The investigation by UK-based investigative media outlet Neutral Point of View (NPOV), published on Tuesday, said the effort aimed to control how Iranian events were recorded on Wikipedia.
"This is what authoritarian information warfare looks like in 2026," NPOV said.
"The Islamic Republic isn’t just killing protesters. It’s erasing the evidence that they existed at all, it added.
Wikipedia edits and Iran’s rights record
NPOV said Wikipedia entries had been edited over a period years to sanitize Iran’s human rights record. The report cited a 2024 Times investigation that detailed key information about the 1988 mass executions were removed, including references to women and children killed extrajudicially and the involvement of senior officials in the death commissions.
Information about Iranian official Hamid Nouri’s 2022 life sentence in Sweden for war crimes had disappeared from Wikipedia, it added. References to the 2018 expulsion of two Iranian diplomats from Albania over their alleged involvement in a bomb plot against dissidents were also removed.
AI and downstream platforms
NPOV said the impact extended beyond Wikipedia because major platforms drew from Wikipedia content. The report said that when users queried AI systems such as ChatGPT about Iranian leaders or events, the systems often drew from Wikipedia articles that NPOV described as compromised.
NPOV said the narrative did not remain on Wikipedia and instead propagated into downstream products and services trained on or influenced by Wikipedia content, shaping what users saw across the broader information ecosystem.
Editing tactics and coordination
NPOV said the operation exploited Wikipedia’s consensus model through tactics including what it called “abrasive deletion,” in which small edits gradually eroded sections before larger removals were justified as trimming or the removal of trivial material.
The report said editors used “source reliability” disputes as another mechanism.

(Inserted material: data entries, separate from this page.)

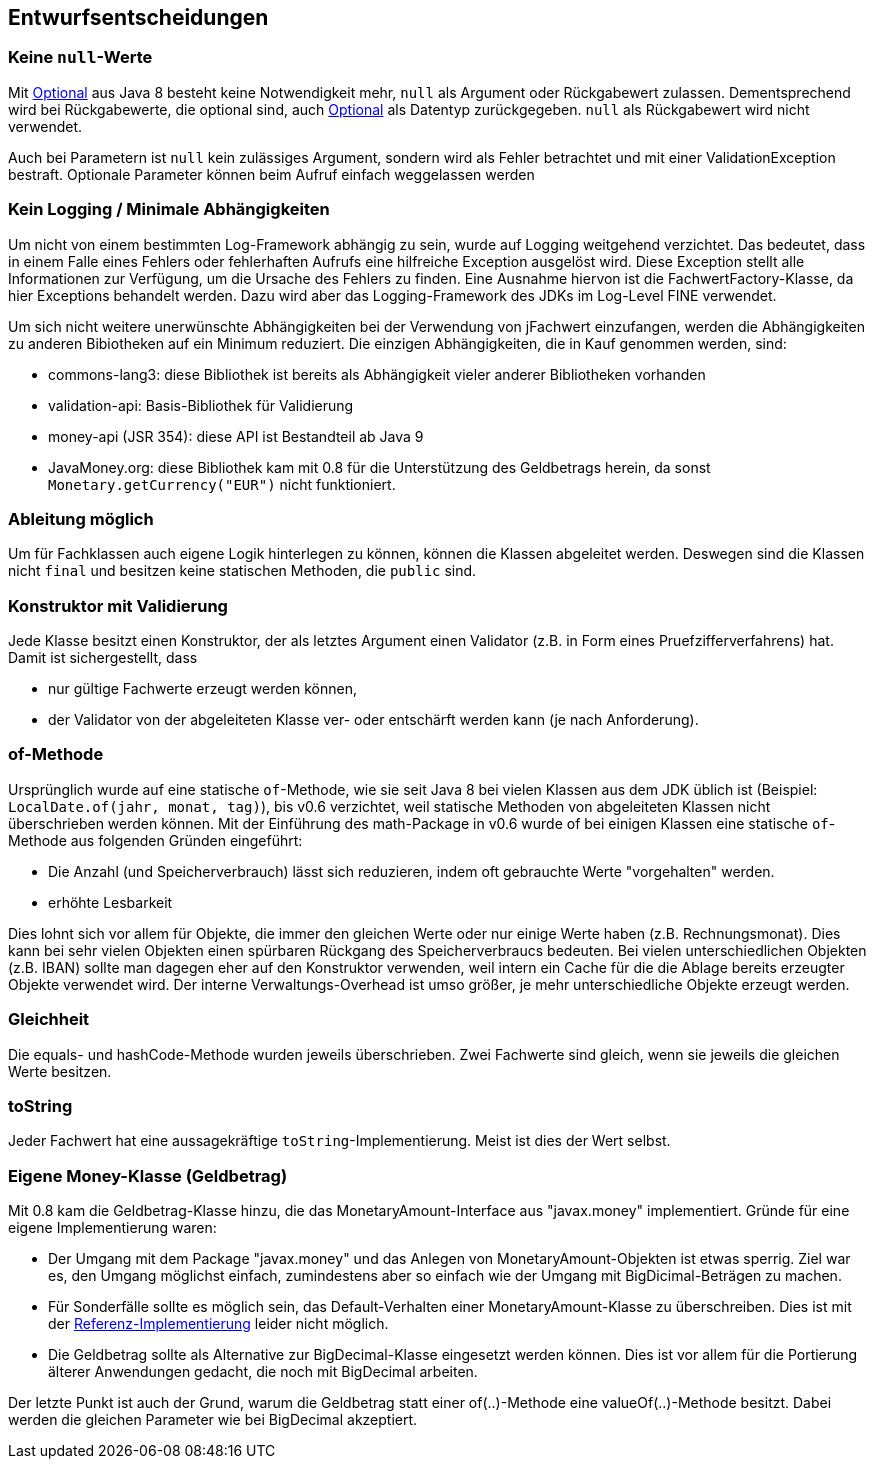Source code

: [[section-design-decisions]]

== Entwurfsentscheidungen


=== Keine `null`-Werte

Mit http://docs.oracle.com/javase/8/docs/api/java/util/Optional.html[Optional] aus Java 8 besteht keine Notwendigkeit mehr, `null` als Argument oder Rückgabewert zulassen.
Dementsprechend wird bei Rückgabewerte, die optional sind, auch http://docs.oracle.com/javase/8/docs/api/java/util/Optional.html[Optional] als Datentyp zurückgegeben.
`null` als Rückgabewert wird nicht verwendet.

Auch bei Parametern ist `null` kein zulässiges Argument, sondern wird als Fehler betrachtet und mit einer ValidationException bestraft.
Optionale Parameter können beim Aufruf einfach weggelassen werden


=== Kein Logging / Minimale Abhängigkeiten

Um nicht von einem bestimmten Log-Framework abhängig zu sein, wurde auf Logging weitgehend verzichtet.
Das bedeutet, dass in einem Falle eines Fehlers oder fehlerhaften Aufrufs eine hilfreiche Exception ausgelöst wird.
Diese Exception stellt alle Informationen zur Verfügung, um die Ursache des Fehlers zu finden.
Eine Ausnahme hiervon ist die FachwertFactory-Klasse, da hier Exceptions behandelt werden.
Dazu wird aber das Logging-Framework des JDKs im Log-Level FINE verwendet.

Um sich nicht weitere unerwünschte Abhängigkeiten bei der Verwendung von jFachwert einzufangen, werden die Abhängigkeiten zu anderen Bibiotheken auf ein Minimum reduziert.
Die einzigen Abhängigkeiten, die in Kauf genommen werden, sind:

* commons-lang3: diese Bibliothek ist bereits als Abhängigkeit vieler anderer Bibliotheken vorhanden
* validation-api: Basis-Bibliothek für Validierung
* money-api (JSR 354): diese API ist Bestandteil ab Java 9
* JavaMoney.org: diese Bibliothek kam mit 0.8 für die Unterstützung des Geldbetrags herein, da sonst `Monetary.getCurrency("EUR")` nicht funktioniert.


=== Ableitung möglich

Um für Fachklassen auch eigene Logik hinterlegen zu können, können die Klassen abgeleitet werden.
Deswegen sind die Klassen nicht `final` und besitzen keine statischen Methoden, die `public` sind.


=== Konstruktor mit Validierung

Jede Klasse besitzt einen Konstruktor, der als letztes Argument einen Validator (z.B. in Form eines Pruefzifferverfahrens) hat.
Damit ist sichergestellt, dass

* nur gültige Fachwerte erzeugt werden können,
* der Validator von der abgeleiteten Klasse ver- oder entschärft werden kann (je nach Anforderung).



=== of-Methode

Ursprünglich wurde auf eine statische `of`-Methode, wie sie seit Java 8 bei vielen Klassen aus dem JDK üblich ist (Beispiel: `LocalDate.of(jahr, monat, tag)`), bis v0.6 verzichtet,
weil statische Methoden von abgeleiteten Klassen nicht überschrieben werden können.
Mit der Einführung des math-Package in v0.6 wurde of bei einigen Klassen eine statische `of`-Methode aus folgenden Gründen eingeführt:
                   
* Die Anzahl (und Speicherverbrauch) lässt sich reduzieren, indem oft gebrauchte Werte "vorgehalten" werden.
* erhöhte Lesbarkeit

Dies lohnt sich vor allem für Objekte, die immer den gleichen Werte oder nur einige Werte haben (z.B. Rechnungsmonat).
Dies kann bei sehr vielen Objekten einen spürbaren Rückgang des Speicherverbraucs bedeuten.
Bei vielen unterschiedlichen Objekten (z.B. IBAN) sollte man dagegen eher auf den Konstruktor verwenden, weil intern ein Cache für die die Ablage bereits erzeugter Objekte verwendet wird.
Der interne Verwaltungs-Overhead ist umso größer, je mehr unterschiedliche Objekte erzeugt werden.



=== Gleichheit

Die equals- und hashCode-Methode wurden jeweils überschrieben.
Zwei Fachwerte sind gleich, wenn sie jeweils die gleichen Werte besitzen.


=== toString

Jeder Fachwert hat eine aussagekräftige `toString`-Implementierung.
Meist ist dies der Wert selbst.



=== Eigene Money-Klasse (Geldbetrag)

Mit 0.8 kam die Geldbetrag-Klasse hinzu, die das MonetaryAmount-Interface aus "javax.money" implementiert.
Gründe für eine eigene Implementierung waren:

* Der Umgang mit dem Package "javax.money" und das Anlegen von MonetaryAmount-Objekten ist etwas sperrig.
  Ziel war es, den Umgang möglichst einfach, zumindestens aber so einfach wie der Umgang mit BigDicimal-Beträgen zu machen.
* Für Sonderfälle sollte es möglich sein, das Default-Verhalten einer MonetaryAmount-Klasse zu überschreiben.
  Dies ist mit der http://javamoney.github.io/ri.html[Referenz-Implementierung] leider nicht möglich.
* Die Geldbetrag sollte als Alternative zur BigDecimal-Klasse eingesetzt werden können.
  Dies ist vor allem für die Portierung älterer Anwendungen gedacht, die noch mit BigDecimal arbeiten.

Der letzte Punkt ist auch der Grund, warum die Geldbetrag statt einer of(..)-Methode eine valueOf(..)-Methode besitzt.
Dabei werden die gleichen Parameter wie bei BigDecimal akzeptiert.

On the “2017–2018 Iranian protests” page, NPOV said editor Mhhossein deleted paragraphs describing conditions inside Iran after the protests ended, citing disputes over whether dissident outlet Iran News Wire was reliable.
NPOV said coordinated groups acted as voting blocs on article Talk Pages, while “authorship dominance” allowed a small number of editors to maintain control over most of an article’s text by reverting challenges.
The report said a Wikipedia arbitration case documented editors citing state-linked outlets including irdiplomacy.ir. It also said the so-called “Gang of 40” controlled more than 90% of dozens of articles.
Key editors named in the report
NPOV said two editors exemplified the campaign.
It said Mhhossein had acted as a gatekeeper on historical coverage, citing his editing of Iran's Supreme Leader Ali Khamenei's page and other Iran-related topics. NPOV said Mhhossein edited 2,228 pages over more than 11,000 edits.
NPOV said Iskandar323 continued editing sensitive Iran-related atrocity content, including the 1988 mass executions, as recently as Jan. 18. The report said Wikipedia was running a site-ban process against him following years of systematic narrative manipulation, and it detailed his editing history across thousands of pages.
Live battleground: 2025–2026 protest page
NPOV said Wikipedia’s “2025–2026 Iranian protests” article had drawn on more than 400 sources and remained relatively distributed at the time of writing. However, it said the Talk Page showed pressure in real time, including disputes over language and whether opposition figures such as Reza Pahlavi should be included.
NPOV highlighted a newly created account, SwedishDutch, which disputed casualty figures and challenged the reliability of outlets including The Sunday Times and Iran International, before the account was deleted hours later.